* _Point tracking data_
□ □ □ □ □ □ □
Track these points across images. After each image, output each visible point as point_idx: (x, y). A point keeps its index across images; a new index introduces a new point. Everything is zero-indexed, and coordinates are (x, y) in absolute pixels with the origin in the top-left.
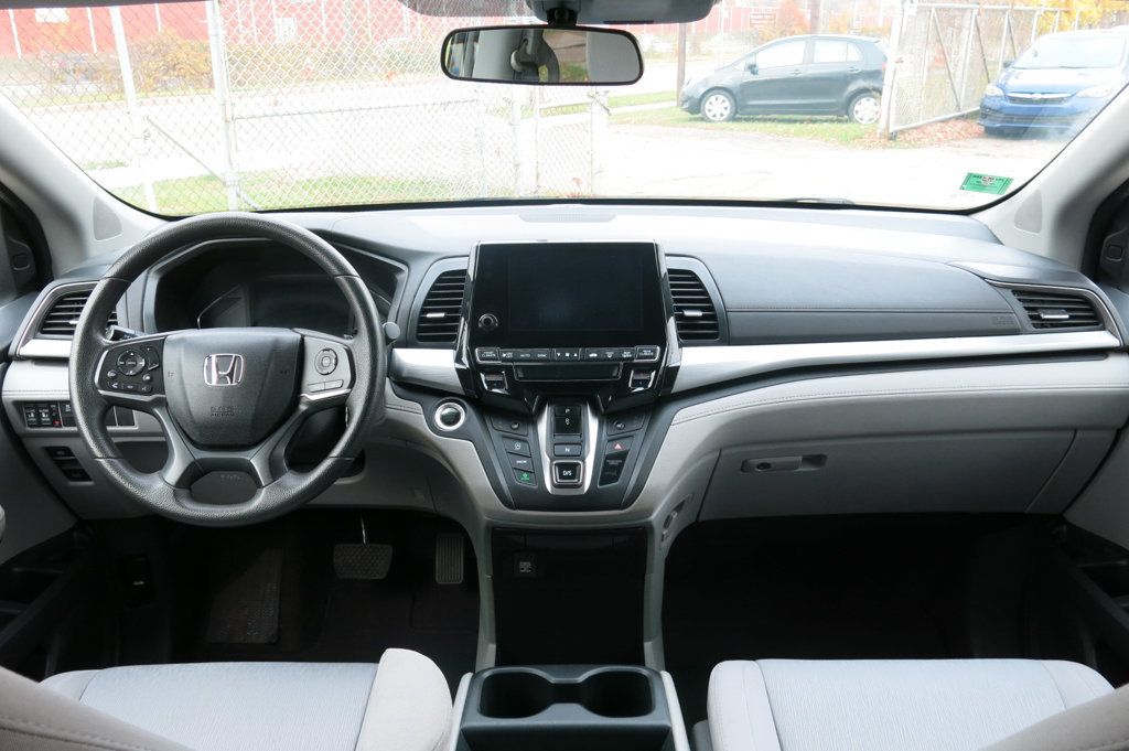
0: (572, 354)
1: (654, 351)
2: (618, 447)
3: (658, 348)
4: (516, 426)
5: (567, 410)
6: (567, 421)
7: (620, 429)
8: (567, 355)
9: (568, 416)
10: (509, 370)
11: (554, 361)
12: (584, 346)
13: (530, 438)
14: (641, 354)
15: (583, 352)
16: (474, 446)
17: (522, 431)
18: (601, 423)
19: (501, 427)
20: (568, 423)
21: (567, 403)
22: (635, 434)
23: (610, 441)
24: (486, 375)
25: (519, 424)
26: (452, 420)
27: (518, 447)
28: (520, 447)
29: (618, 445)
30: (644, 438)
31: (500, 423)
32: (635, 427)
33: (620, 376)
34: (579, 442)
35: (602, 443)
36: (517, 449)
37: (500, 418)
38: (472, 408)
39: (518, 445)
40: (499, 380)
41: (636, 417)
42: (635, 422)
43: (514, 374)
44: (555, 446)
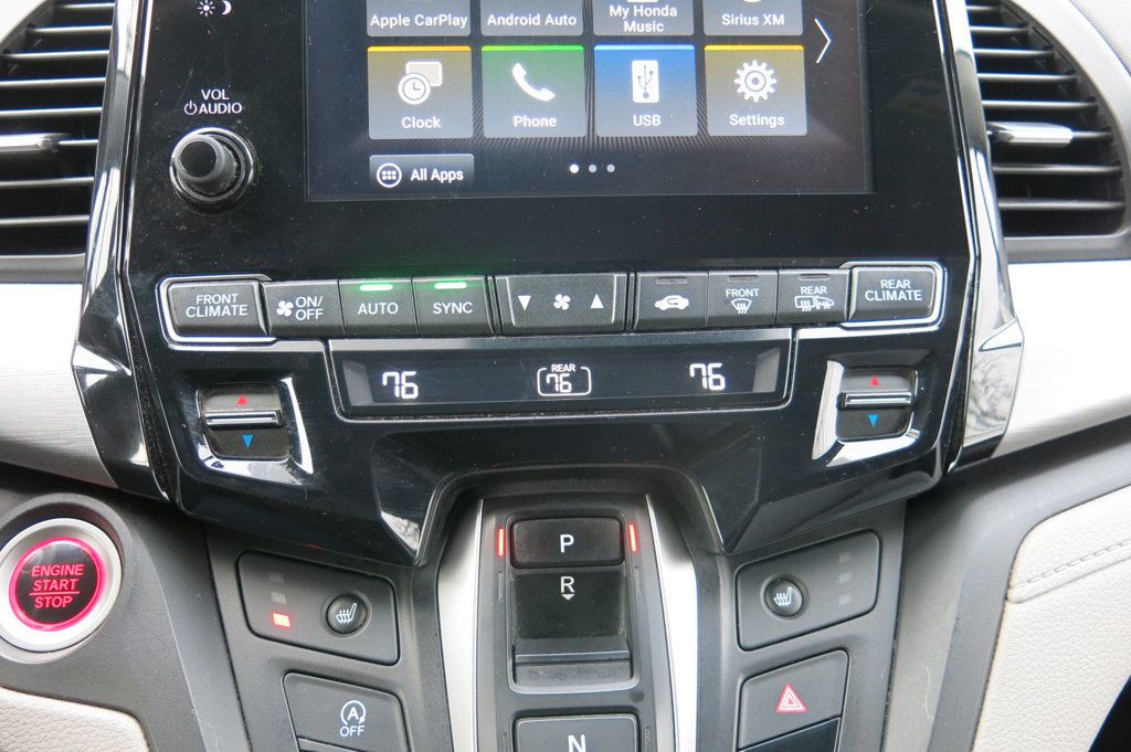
0: (581, 302)
1: (925, 286)
2: (790, 703)
3: (938, 273)
4: (344, 616)
5: (566, 541)
6: (567, 584)
7: (782, 613)
8: (562, 302)
9: (567, 564)
10: (310, 373)
11: (504, 330)
12: (633, 265)
13: (408, 675)
14: (873, 297)
15: (630, 292)
16: (146, 737)
17: (373, 639)
18: (707, 589)
19: (281, 620)
20: (568, 597)
21: (565, 506)
22: (854, 638)
23: (753, 674)
24: (208, 398)
25: (361, 603)
26: (64, 602)
27: (353, 722)
28: (362, 719)
29: (789, 694)
30: (894, 654)
31: (279, 598)
32: (846, 603)
33: (790, 393)
34: (628, 702)
35: (723, 693)
36: (351, 731)
37: (277, 578)
38: (148, 541)
39: (353, 713)
40: (269, 420)
41: (844, 558)
42: (845, 578)
43: (334, 389)
44: (520, 723)
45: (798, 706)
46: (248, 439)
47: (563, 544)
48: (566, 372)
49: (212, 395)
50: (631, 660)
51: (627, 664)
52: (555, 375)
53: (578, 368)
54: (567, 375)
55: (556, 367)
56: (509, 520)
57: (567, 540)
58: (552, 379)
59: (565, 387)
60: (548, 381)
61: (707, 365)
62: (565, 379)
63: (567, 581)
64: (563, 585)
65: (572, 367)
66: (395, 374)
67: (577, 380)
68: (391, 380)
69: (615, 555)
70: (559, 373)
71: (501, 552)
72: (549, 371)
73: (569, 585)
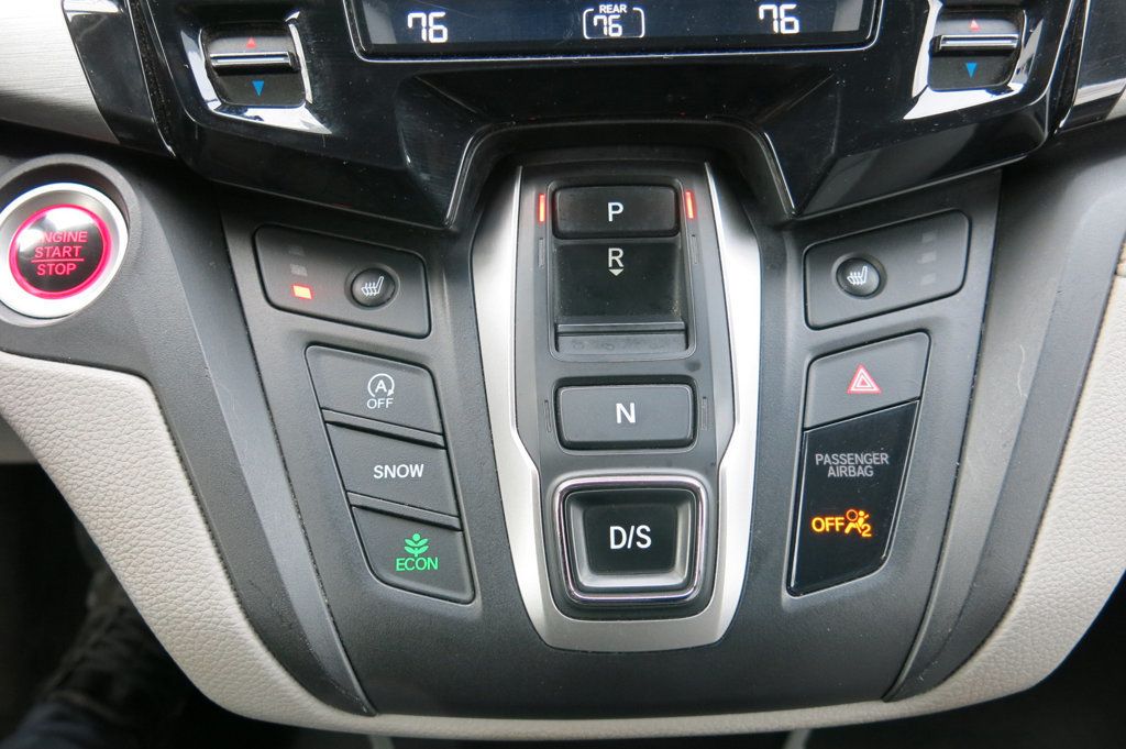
2: (863, 383)
4: (369, 289)
5: (614, 209)
6: (615, 257)
7: (856, 293)
9: (616, 234)
10: (324, 5)
13: (441, 348)
16: (157, 398)
17: (403, 311)
18: (772, 267)
19: (302, 292)
20: (616, 272)
21: (614, 173)
22: (937, 320)
23: (822, 354)
24: (213, 41)
25: (389, 279)
26: (68, 269)
27: (382, 394)
28: (391, 392)
29: (862, 375)
30: (982, 337)
31: (299, 270)
32: (929, 284)
33: (876, 34)
34: (682, 371)
35: (789, 370)
36: (379, 403)
37: (297, 251)
38: (154, 203)
39: (381, 385)
40: (281, 60)
41: (928, 238)
42: (928, 258)
43: (353, 27)
44: (563, 391)
45: (871, 387)
46: (258, 85)
47: (611, 213)
48: (616, 13)
49: (217, 38)
50: (686, 331)
51: (682, 335)
52: (603, 17)
53: (629, 9)
54: (618, 17)
55: (603, 8)
56: (552, 186)
57: (616, 208)
58: (600, 22)
59: (615, 30)
60: (595, 24)
61: (779, 6)
62: (614, 21)
63: (616, 254)
64: (611, 258)
65: (623, 8)
66: (422, 15)
67: (628, 21)
68: (417, 22)
69: (669, 224)
70: (608, 15)
71: (542, 218)
72: (597, 12)
73: (617, 258)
□ □ □ □ □ □ □
* _Work instructions_
Would you set down the entries exactly as given, minus their pictures?

* _Response box_
Track these points across images. After each image, output each visible point as point_idx: (x, y). A point keeps its index across images; a new index introduces a new point. Everything is zero-indexed, and coordinates are (x, y) in absolute pixels with the origin in the top-left.
0: (572, 354)
1: (654, 351)
2: (618, 447)
3: (658, 348)
4: (516, 426)
5: (567, 410)
6: (567, 421)
7: (620, 429)
8: (567, 355)
9: (568, 416)
10: (509, 370)
11: (554, 361)
12: (584, 346)
13: (530, 438)
14: (641, 354)
15: (583, 352)
16: (474, 446)
17: (522, 431)
18: (601, 423)
19: (501, 427)
20: (568, 423)
21: (567, 403)
22: (635, 434)
23: (610, 441)
24: (486, 375)
25: (519, 424)
26: (452, 420)
27: (518, 447)
28: (520, 447)
29: (618, 445)
30: (644, 438)
31: (500, 423)
32: (635, 427)
33: (620, 376)
34: (579, 442)
35: (602, 443)
36: (517, 449)
37: (500, 418)
38: (472, 408)
39: (518, 445)
40: (499, 380)
41: (636, 417)
42: (635, 422)
43: (514, 374)
44: (555, 446)
0: (581, 302)
1: (925, 286)
2: (790, 703)
3: (938, 273)
4: (344, 616)
5: (566, 541)
6: (567, 584)
7: (782, 613)
8: (562, 302)
9: (567, 564)
10: (310, 373)
11: (504, 330)
12: (633, 265)
13: (408, 675)
14: (873, 297)
15: (630, 292)
16: (146, 737)
17: (373, 639)
18: (707, 589)
19: (281, 620)
20: (568, 597)
21: (565, 506)
22: (854, 638)
23: (753, 674)
24: (208, 398)
25: (361, 603)
26: (64, 602)
27: (353, 722)
28: (362, 719)
29: (789, 694)
30: (894, 654)
31: (279, 598)
32: (846, 603)
33: (790, 393)
34: (628, 702)
35: (723, 693)
36: (351, 731)
37: (277, 578)
38: (148, 541)
39: (353, 713)
40: (269, 420)
41: (844, 558)
42: (845, 578)
43: (334, 389)
44: (520, 723)
45: (798, 706)
46: (248, 439)
47: (563, 544)
48: (566, 372)
49: (212, 395)
50: (631, 660)
51: (627, 664)
52: (555, 375)
53: (578, 368)
54: (567, 375)
55: (556, 367)
56: (509, 520)
57: (567, 540)
58: (552, 379)
59: (565, 387)
60: (548, 381)
61: (707, 365)
62: (565, 379)
63: (567, 581)
64: (563, 585)
65: (572, 367)
66: (395, 374)
67: (577, 380)
68: (391, 380)
69: (615, 555)
70: (559, 373)
71: (501, 552)
72: (549, 371)
73: (569, 585)
2: (863, 383)
4: (369, 289)
5: (614, 209)
6: (615, 257)
7: (856, 293)
9: (616, 234)
10: (324, 5)
13: (441, 348)
16: (157, 398)
17: (403, 311)
18: (772, 267)
19: (302, 292)
20: (616, 272)
21: (614, 173)
22: (937, 320)
23: (822, 354)
24: (213, 41)
25: (389, 279)
26: (68, 269)
27: (382, 394)
28: (391, 392)
29: (862, 375)
30: (982, 337)
31: (299, 270)
32: (929, 284)
33: (876, 34)
34: (682, 371)
35: (789, 370)
36: (379, 403)
37: (297, 251)
38: (154, 203)
39: (381, 385)
40: (281, 60)
41: (928, 238)
42: (928, 258)
43: (353, 27)
44: (563, 391)
45: (871, 387)
46: (258, 85)
47: (611, 213)
48: (616, 13)
49: (217, 38)
50: (686, 331)
51: (682, 335)
52: (603, 17)
53: (629, 9)
54: (618, 17)
55: (603, 8)
56: (552, 186)
57: (616, 208)
58: (600, 22)
59: (615, 30)
60: (595, 24)
61: (779, 6)
62: (614, 21)
63: (616, 254)
64: (611, 258)
65: (623, 8)
66: (422, 15)
67: (628, 21)
68: (417, 22)
69: (669, 224)
70: (608, 15)
71: (542, 218)
72: (597, 12)
73: (617, 258)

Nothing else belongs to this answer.